■ Exercise brief
Below are the records. Gather each line that holds "BAZĂ".

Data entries

┏━━

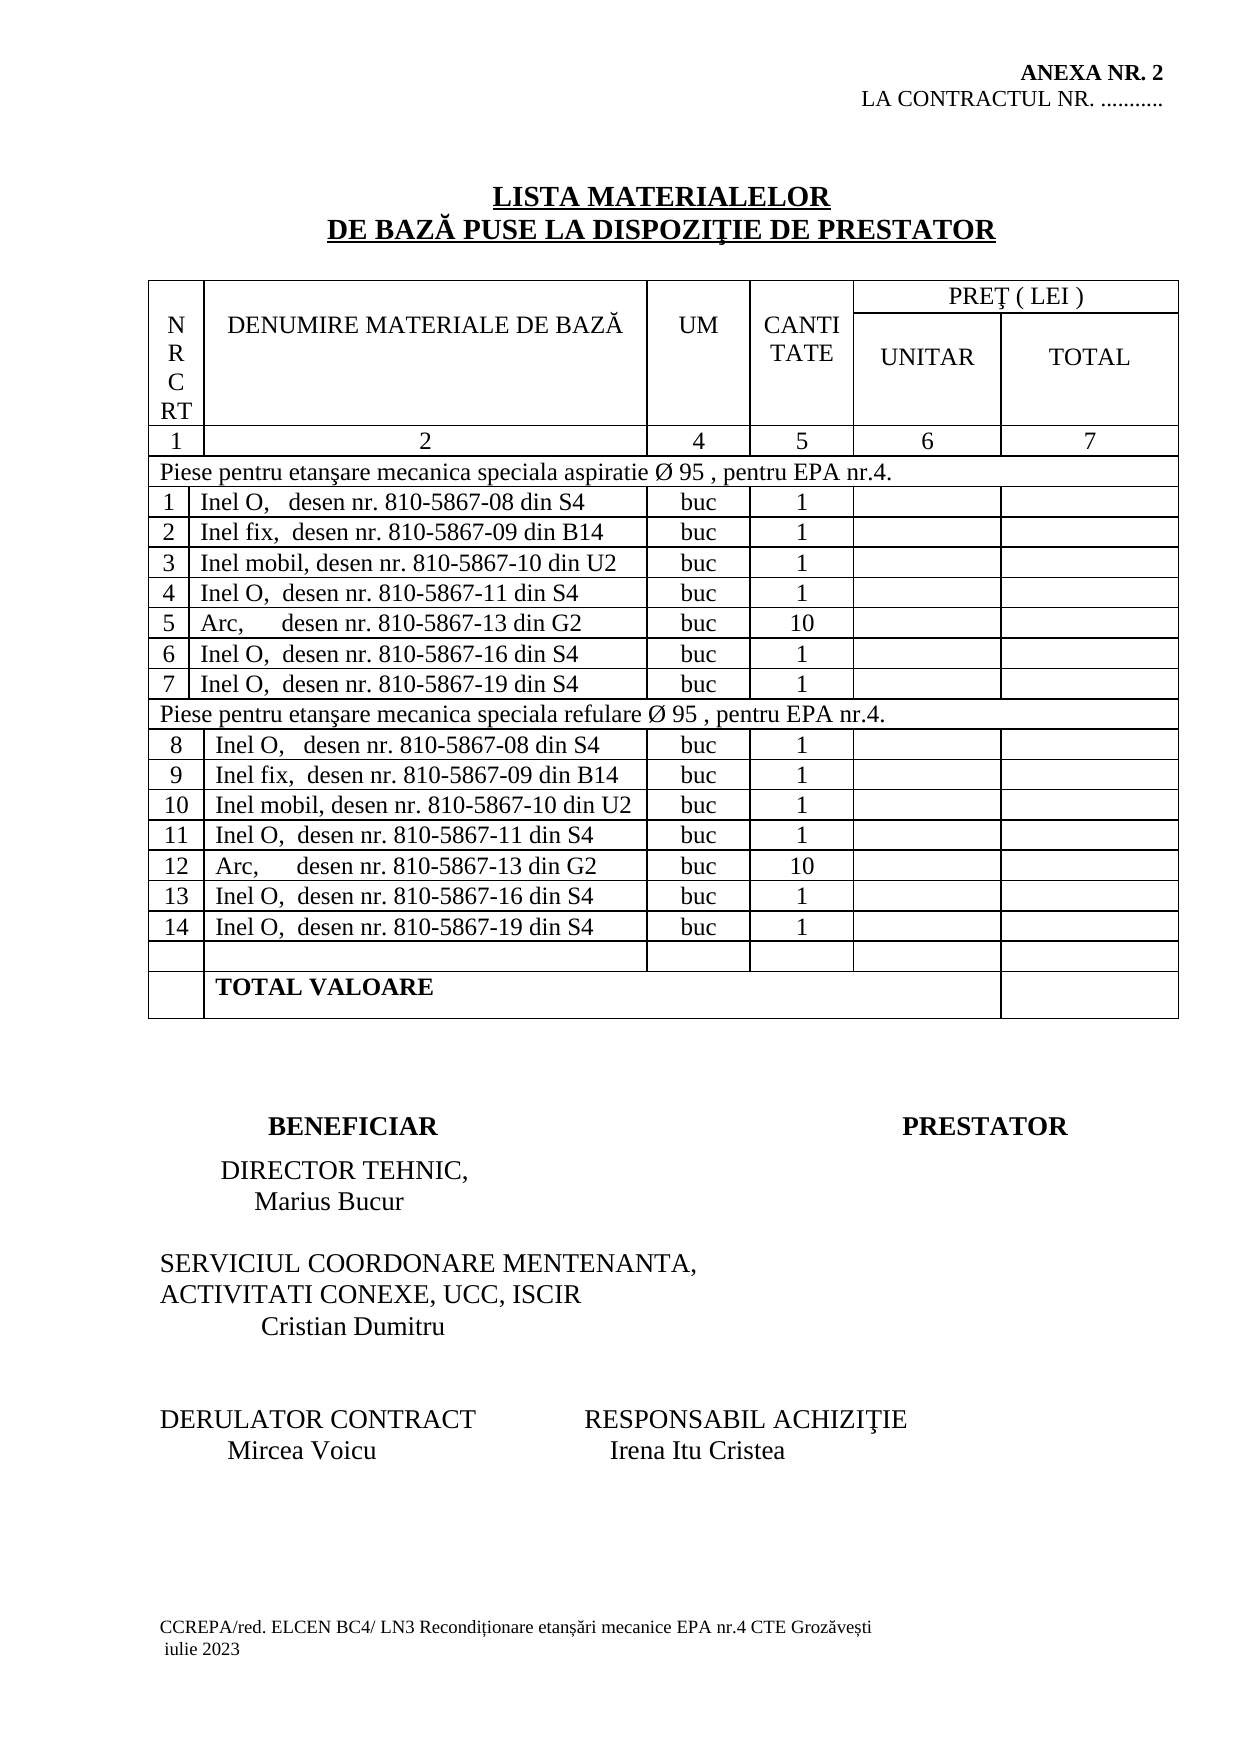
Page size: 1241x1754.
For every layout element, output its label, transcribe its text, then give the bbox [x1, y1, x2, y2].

table_cell 1 [751, 730, 853, 758]
table_cell buc [648, 669, 749, 698]
table_cell 1 [751, 518, 853, 546]
table_cell 4 [149, 578, 188, 607]
table_cell [1002, 487, 1178, 516]
table_cell 10 [149, 790, 203, 819]
table_cell Inel O, desen nr. 810-5867-08 din S4 [190, 487, 646, 516]
table_cell Inel O, desen nr. 810-5867-19 din S4 [205, 912, 646, 940]
table_header UM [648, 281, 749, 425]
table_cell total valoare [205, 972, 1000, 1018]
text DIRECTOR TEHNIC, [159, 1154, 1163, 1185]
text LA CONTRACTUL NR. ........... [159, 85, 1163, 112]
table_cell 9 [149, 760, 203, 789]
table_cell 6 [854, 426, 1000, 455]
table_cell 1 [751, 578, 853, 607]
table_cell Inel O, desen nr. 810-5867-11 din S4 [190, 578, 646, 607]
table_cell 1 [149, 487, 188, 516]
table_cell [1002, 639, 1178, 667]
table_cell [854, 548, 1000, 577]
text anexa nr. 2 [159, 59, 1163, 85]
table_cell 14 [149, 912, 203, 940]
table_cell [1002, 578, 1178, 607]
table_cell [1002, 760, 1178, 789]
table_cell 7 [1002, 426, 1178, 455]
table_cell buc [648, 730, 749, 758]
table_cell [1002, 608, 1178, 637]
table_cell Inel fix, desen nr. 810-5867-09 din B14 [205, 760, 646, 789]
table_cell buc [648, 881, 749, 910]
table_cell 1 [751, 912, 853, 940]
table_cell 5 [149, 608, 188, 637]
table_cell [854, 730, 1000, 758]
table_cell buc [648, 790, 749, 819]
table_header PREŢ ( LEI ) [854, 281, 1178, 312]
table_cell buc [648, 760, 749, 789]
table_cell 1 [751, 790, 853, 819]
table_cell 1 [751, 881, 853, 910]
table_cell [854, 608, 1000, 637]
table_cell buc [648, 487, 749, 516]
table_cell Arc, desen nr. 810-5867-13 din G2 [205, 851, 646, 880]
table_cell Inel O, desen nr. 810-5867-08 din S4 [205, 730, 646, 758]
table_cell 1 [149, 426, 203, 455]
table_cell [205, 942, 646, 971]
table_cell TOTAL [1002, 314, 1178, 425]
table_cell 10 [751, 608, 853, 637]
table_cell 6 [149, 639, 188, 667]
text DERULATOR CONTRACT RESPONSABIL ACHIZIŢIE [159, 1403, 1163, 1434]
text LISTA MATERIALELOR [159, 179, 1163, 212]
table_cell Inel O, desen nr. 810-5867-19 din S4 [190, 669, 646, 698]
table_cell [149, 942, 203, 971]
table_cell [149, 972, 203, 1018]
table_header DENUMIRE MATERIALE DE BAZĂ [205, 281, 646, 425]
table_cell 13 [149, 881, 203, 910]
table_cell 2 [205, 426, 646, 455]
table_cell [1002, 942, 1178, 971]
table_cell [854, 669, 1000, 698]
table_cell [854, 881, 1000, 910]
table_cell UNITAR [854, 314, 1000, 425]
table_cell Inel O, desen nr. 810-5867-11 din S4 [205, 821, 646, 849]
table_cell Inel mobil, desen nr. 810-5867-10 din U2 [205, 790, 646, 819]
table_cell [854, 760, 1000, 789]
table_cell buc [648, 548, 749, 577]
table_cell [1002, 972, 1178, 1018]
table_cell 10 [751, 851, 853, 880]
table_cell 1 [751, 760, 853, 789]
text ACTIVITATI CONEXE, UCC, ISCIR [159, 1278, 1163, 1309]
table_cell Arc, desen nr. 810-5867-13 din G2 [190, 608, 646, 637]
table_cell 8 [149, 730, 203, 758]
table_cell Inel O, desen nr. 810-5867-16 din S4 [190, 639, 646, 667]
table_cell [648, 942, 749, 971]
table_cell [854, 851, 1000, 880]
table_cell [854, 942, 1000, 971]
table_cell [751, 942, 853, 971]
table_cell [854, 639, 1000, 667]
text DE BAZĂ PUSE LA DISPOZIŢIE DE PRESTATOR [159, 212, 1163, 246]
table_cell Piese pentru etanşare mecanica speciala refulare Ø 95 , pentru EPA nr.4. [149, 700, 1178, 728]
text BENEFICIAR PRESTATOR [159, 1110, 1163, 1141]
table_cell [854, 912, 1000, 940]
table_cell Inel mobil, desen nr. 810-5867-10 din U2 [190, 548, 646, 577]
table_header NR CRT [149, 281, 203, 425]
table_cell buc [648, 608, 749, 637]
table_cell [1002, 548, 1178, 577]
text SERVICIUL COORDONARE MENTENANTA, [159, 1247, 1163, 1278]
text Marius Bucur [159, 1185, 1163, 1216]
table_cell [1002, 912, 1178, 940]
table_cell 11 [149, 821, 203, 849]
text Mircea Voicu Irena Itu Cristea [159, 1434, 1163, 1465]
table_cell 1 [751, 639, 853, 667]
table_cell buc [648, 518, 749, 546]
table_cell Piese pentru etanşare mecanica speciala aspiratie Ø 95 , pentru EPA nr.4. [149, 457, 1178, 486]
table_cell buc [648, 851, 749, 880]
table_cell 1 [751, 487, 853, 516]
table_cell Inel fix, desen nr. 810-5867-09 din B14 [190, 518, 646, 546]
table_cell buc [648, 821, 749, 849]
table_cell [1002, 851, 1178, 880]
table_cell [1002, 881, 1178, 910]
table_cell 2 [149, 518, 188, 546]
text Cristian Dumitru [159, 1309, 1163, 1341]
table_cell [1002, 730, 1178, 758]
table_cell 3 [149, 548, 188, 577]
table_cell [854, 790, 1000, 819]
table_cell 7 [149, 669, 188, 698]
table_cell Inel O, desen nr. 810-5867-16 din S4 [205, 881, 646, 910]
table_cell [854, 487, 1000, 516]
table_cell 5 [751, 426, 853, 455]
table_cell [854, 578, 1000, 607]
table_cell [1002, 790, 1178, 819]
table_cell 1 [751, 548, 853, 577]
table_cell 1 [751, 821, 853, 849]
table_cell 1 [751, 669, 853, 698]
table_cell 4 [648, 426, 749, 455]
table_cell [1002, 518, 1178, 546]
table_cell 12 [149, 851, 203, 880]
table_cell [854, 821, 1000, 849]
table_cell [1002, 669, 1178, 698]
table_cell buc [648, 639, 749, 667]
table_header CANTI TATE [751, 281, 853, 425]
table_cell [854, 518, 1000, 546]
table_cell [1002, 821, 1178, 849]
table_cell buc [648, 578, 749, 607]
table_cell buc [648, 912, 749, 940]
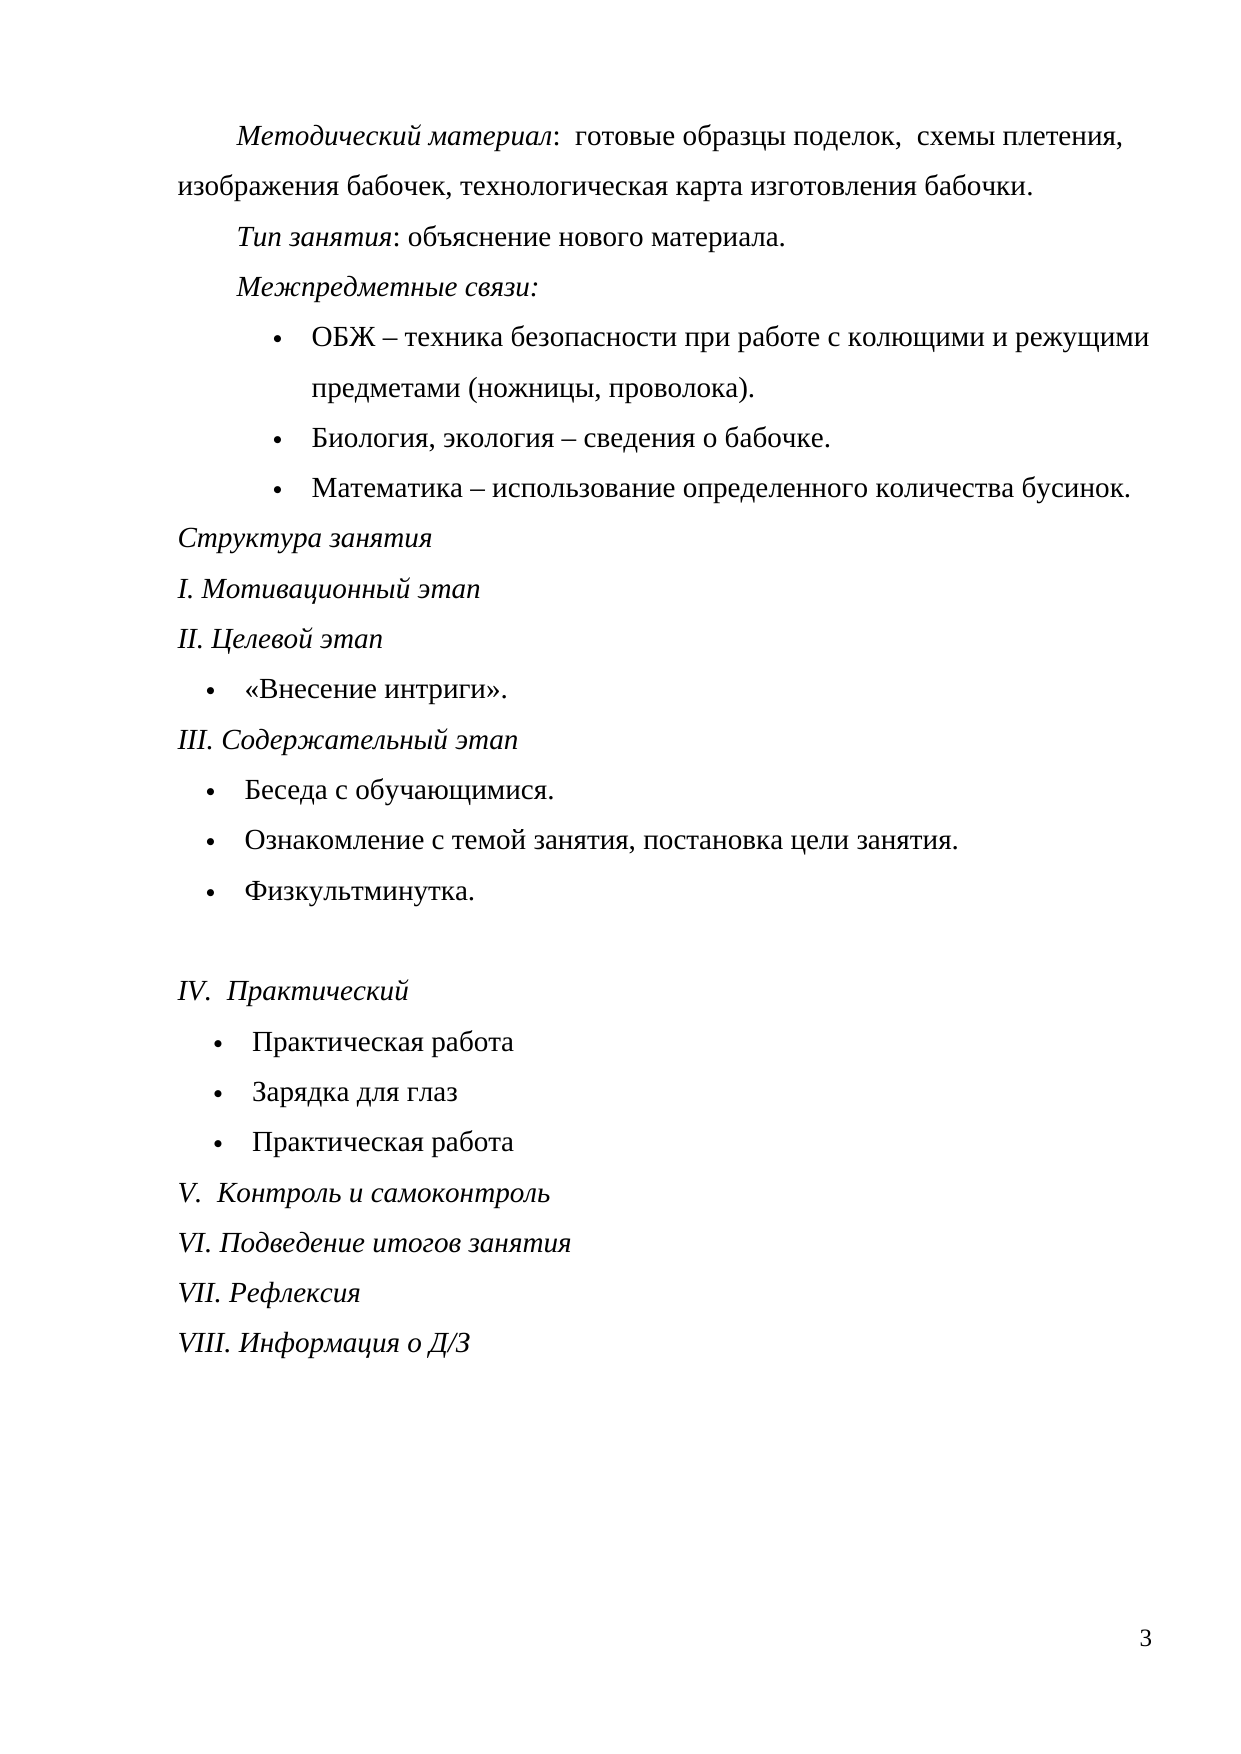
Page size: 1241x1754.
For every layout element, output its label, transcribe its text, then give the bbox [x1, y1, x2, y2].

list Ознакомление с темой занятия, постановка цели занятия. [207, 822, 1152, 856]
list Физкультминутка. [207, 873, 1152, 906]
text I. Мотивационный этап [177, 571, 1152, 604]
list Беседа с обучающимися. [207, 772, 1152, 806]
text Структура занятия [177, 521, 1152, 554]
list Практическая работа [214, 1024, 1152, 1057]
text Тип занятия: объяснение нового материала. [177, 219, 1152, 252]
text VII. Рефлексия [177, 1275, 1152, 1309]
text III. Содержательный этап [177, 722, 1152, 755]
list Математика – использование определенного количества бусинок. [274, 470, 1152, 504]
subtitle II. Целевой этап [177, 621, 1152, 655]
text Межпредметные связи: [177, 269, 1152, 303]
list Биология, экология – сведения о бабочке. [274, 420, 1152, 453]
subtitle IV. Практический [177, 973, 1152, 1007]
list «Внесение интриги». [207, 672, 1152, 705]
text VI. Подведение итогов занятия [177, 1225, 1152, 1258]
text V. Контроль и самоконтроль [177, 1175, 1152, 1208]
text Методический материал: готовые образцы поделок, схемы плетения, изображения бабочек, технологическая карта изготовления бабочки. [177, 118, 1152, 202]
list Зарядка для глаз [214, 1074, 1152, 1108]
list ОБЖ – техника безопасности при работе с колющими и режущими предметами (ножницы, проволока). [274, 319, 1152, 403]
list Практическая работа [214, 1124, 1152, 1158]
text VIII. Информация о Д/З [177, 1326, 1152, 1359]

┗━━

■ Written solution
table_header DENUMIRE MATERIALE DE BAZĂ [205, 281, 646, 425]
text DE BAZĂ PUSE LA DISPOZIŢIE DE PRESTATOR [159, 212, 1163, 246]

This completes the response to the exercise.